**TO DO**
Report each line in the entries below that contains the word "wrist".

**INPUT RECORDS**

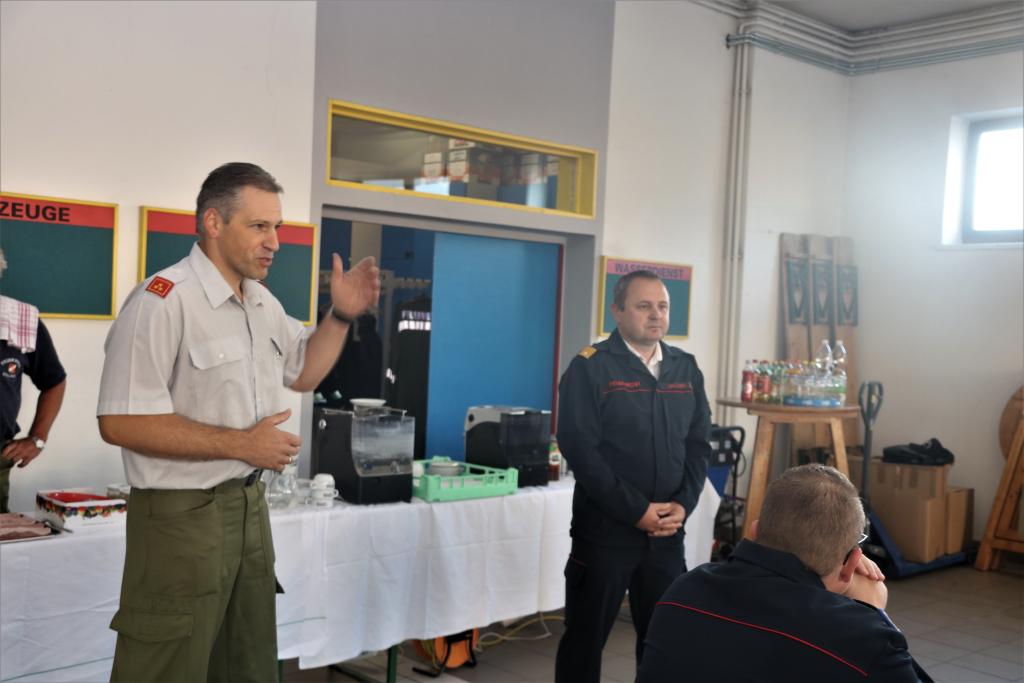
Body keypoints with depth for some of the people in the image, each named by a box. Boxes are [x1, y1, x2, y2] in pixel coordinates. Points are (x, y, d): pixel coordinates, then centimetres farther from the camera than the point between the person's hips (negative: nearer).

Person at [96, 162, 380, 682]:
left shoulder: (263, 303, 8)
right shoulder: (162, 302, -20)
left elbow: (303, 374, 21)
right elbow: (121, 422, -24)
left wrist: (342, 315, 4)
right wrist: (240, 443, -21)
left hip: (249, 503, 9)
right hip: (182, 514, -8)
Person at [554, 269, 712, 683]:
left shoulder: (686, 369, 9)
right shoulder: (589, 368, -8)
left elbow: (699, 443, 9)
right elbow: (579, 447, -15)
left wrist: (683, 504, -6)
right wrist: (637, 510, -17)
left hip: (667, 531, 5)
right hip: (604, 529, -4)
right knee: (586, 637, 7)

**TASK RESPONSE**
left wrist: (342, 315, 4)
right wrist: (240, 443, -21)
left wrist: (683, 504, -6)
right wrist: (637, 510, -17)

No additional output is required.